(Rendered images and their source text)
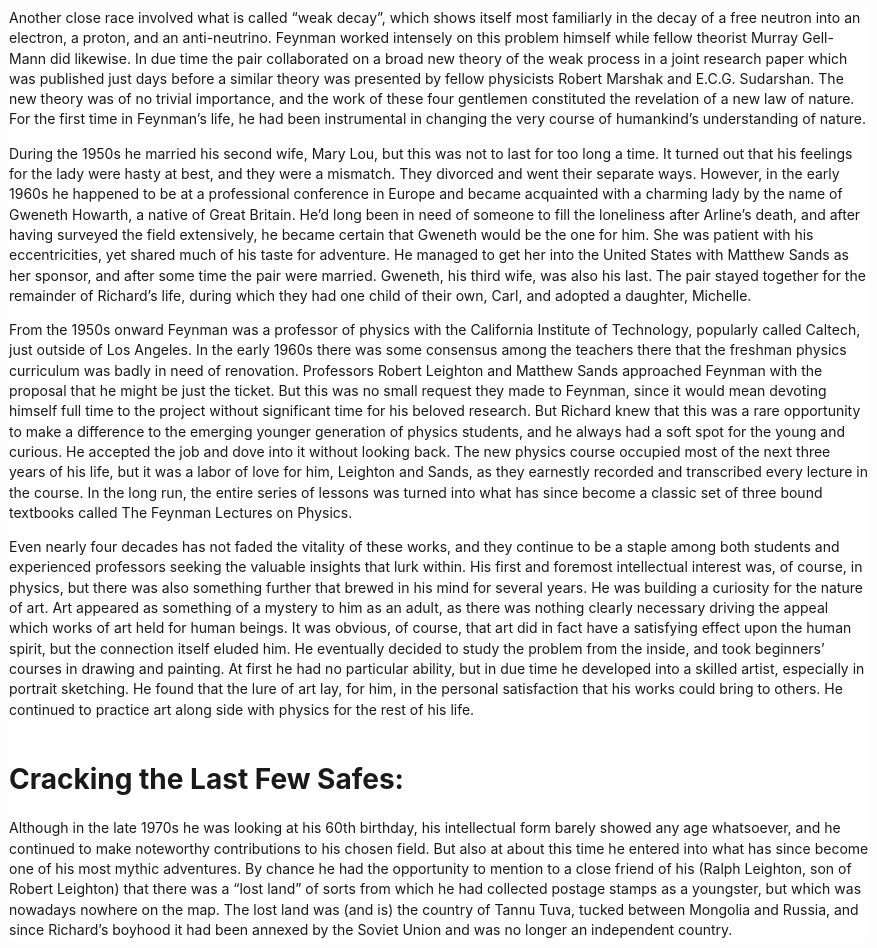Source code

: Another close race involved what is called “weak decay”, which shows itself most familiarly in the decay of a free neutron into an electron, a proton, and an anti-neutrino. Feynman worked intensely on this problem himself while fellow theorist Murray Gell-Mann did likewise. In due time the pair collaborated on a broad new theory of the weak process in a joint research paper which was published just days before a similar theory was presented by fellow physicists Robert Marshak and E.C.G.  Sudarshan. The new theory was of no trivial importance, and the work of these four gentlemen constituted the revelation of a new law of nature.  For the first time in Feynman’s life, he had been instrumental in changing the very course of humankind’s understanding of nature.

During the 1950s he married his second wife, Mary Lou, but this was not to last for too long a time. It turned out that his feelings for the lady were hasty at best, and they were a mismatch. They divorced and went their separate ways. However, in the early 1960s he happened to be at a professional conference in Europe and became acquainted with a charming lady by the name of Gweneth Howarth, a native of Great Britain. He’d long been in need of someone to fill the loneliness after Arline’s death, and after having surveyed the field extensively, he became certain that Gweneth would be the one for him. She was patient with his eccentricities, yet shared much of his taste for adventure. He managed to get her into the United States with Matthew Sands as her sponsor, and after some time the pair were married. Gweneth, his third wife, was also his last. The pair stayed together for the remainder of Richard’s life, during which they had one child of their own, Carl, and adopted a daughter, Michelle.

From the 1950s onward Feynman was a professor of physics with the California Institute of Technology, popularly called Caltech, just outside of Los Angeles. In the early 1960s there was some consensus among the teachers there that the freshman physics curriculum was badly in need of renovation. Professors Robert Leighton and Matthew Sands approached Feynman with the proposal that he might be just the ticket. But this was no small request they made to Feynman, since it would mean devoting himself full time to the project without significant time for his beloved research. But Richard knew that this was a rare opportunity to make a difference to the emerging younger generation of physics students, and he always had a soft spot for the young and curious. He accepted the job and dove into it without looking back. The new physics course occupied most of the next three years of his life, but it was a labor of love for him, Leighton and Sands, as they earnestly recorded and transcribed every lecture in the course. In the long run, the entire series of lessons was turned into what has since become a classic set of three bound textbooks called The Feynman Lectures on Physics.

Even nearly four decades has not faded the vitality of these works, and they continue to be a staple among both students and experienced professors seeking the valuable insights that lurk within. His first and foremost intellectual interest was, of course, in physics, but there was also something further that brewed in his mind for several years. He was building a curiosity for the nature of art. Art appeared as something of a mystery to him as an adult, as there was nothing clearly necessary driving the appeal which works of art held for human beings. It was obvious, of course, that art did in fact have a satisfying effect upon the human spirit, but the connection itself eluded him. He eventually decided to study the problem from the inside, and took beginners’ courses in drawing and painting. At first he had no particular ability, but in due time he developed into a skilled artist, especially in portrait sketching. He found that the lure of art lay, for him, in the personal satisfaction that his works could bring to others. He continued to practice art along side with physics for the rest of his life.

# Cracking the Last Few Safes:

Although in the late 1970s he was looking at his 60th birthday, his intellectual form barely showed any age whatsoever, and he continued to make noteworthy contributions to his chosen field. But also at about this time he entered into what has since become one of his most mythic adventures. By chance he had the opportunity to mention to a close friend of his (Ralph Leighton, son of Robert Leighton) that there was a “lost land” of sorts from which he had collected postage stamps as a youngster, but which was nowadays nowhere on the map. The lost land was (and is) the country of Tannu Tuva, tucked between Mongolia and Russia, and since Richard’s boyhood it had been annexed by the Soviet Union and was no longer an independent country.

==

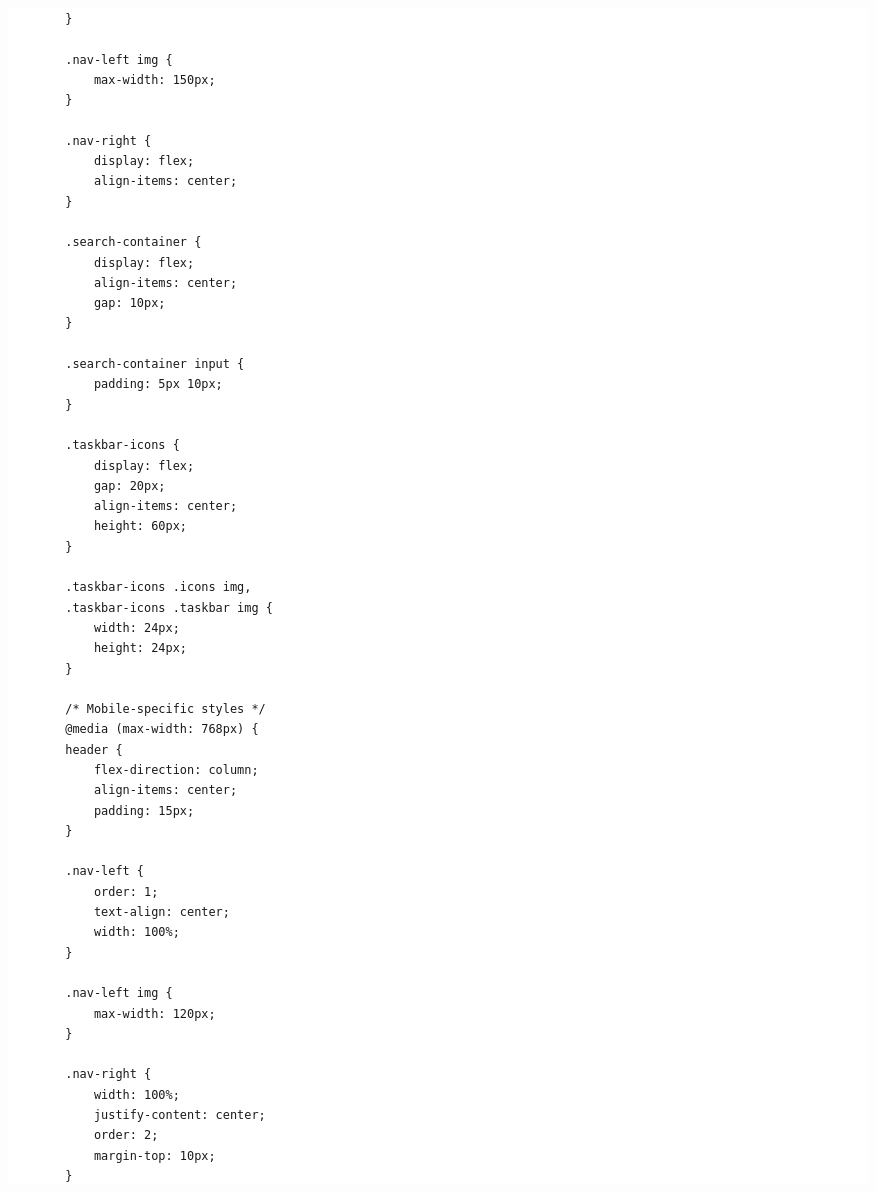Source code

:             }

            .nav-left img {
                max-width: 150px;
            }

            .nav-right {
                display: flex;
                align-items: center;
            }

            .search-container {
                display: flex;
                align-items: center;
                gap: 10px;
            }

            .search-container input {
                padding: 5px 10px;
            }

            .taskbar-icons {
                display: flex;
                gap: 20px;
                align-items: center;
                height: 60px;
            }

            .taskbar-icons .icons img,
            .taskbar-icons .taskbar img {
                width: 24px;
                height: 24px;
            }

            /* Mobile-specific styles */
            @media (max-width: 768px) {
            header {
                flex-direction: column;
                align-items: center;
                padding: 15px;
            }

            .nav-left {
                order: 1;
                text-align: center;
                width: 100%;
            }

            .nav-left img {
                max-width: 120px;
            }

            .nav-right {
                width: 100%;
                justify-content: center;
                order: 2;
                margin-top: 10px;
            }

» GOAL OF THE EXERCISE: Identify every line in the data above that contains the string "problem", and copy each of those lines. Case counts.

» TASK SOLUTION:
: Another close race involved what is called “weak decay”, which shows itself most familiarly in the decay of a free neutron into an electron, a proton, and an anti-neutrino. Feynman worked intensely on this problem himself while fellow theorist Murray Gell-Mann did likewise. In due time the pair collaborated on a broad new theory of the weak process in a joint research paper which was published just days before a similar theory was presented by fellow physicists Robert Marshak and E.C.G.  Sudarshan. The new theory was of no trivial importance, and the work of these four gentlemen constituted the revelation of a new law of nature.  For the first time in Feynman’s life, he had been instrumental in changing the very course of humankind’s understanding of nature.
Even nearly four decades has not faded the vitality of these works, and they continue to be a staple among both students and experienced professors seeking the valuable insights that lurk within. His first and foremost intellectual interest was, of course, in physics, but there was also something further that brewed in his mind for several years. He was building a curiosity for the nature of art. Art appeared as something of a mystery to him as an adult, as there was nothing clearly necessary driving the appeal which works of art held for human beings. It was obvious, of course, that art did in fact have a satisfying effect upon the human spirit, but the connection itself eluded him. He eventually decided to study the problem from the inside, and took beginners’ courses in drawing and painting. At first he had no particular ability, but in due time he developed into a skilled artist, especially in portrait sketching. He found that the lure of art lay, for him, in the personal satisfaction that his works could bring to others. He continued to practice art along side with physics for the rest of his life.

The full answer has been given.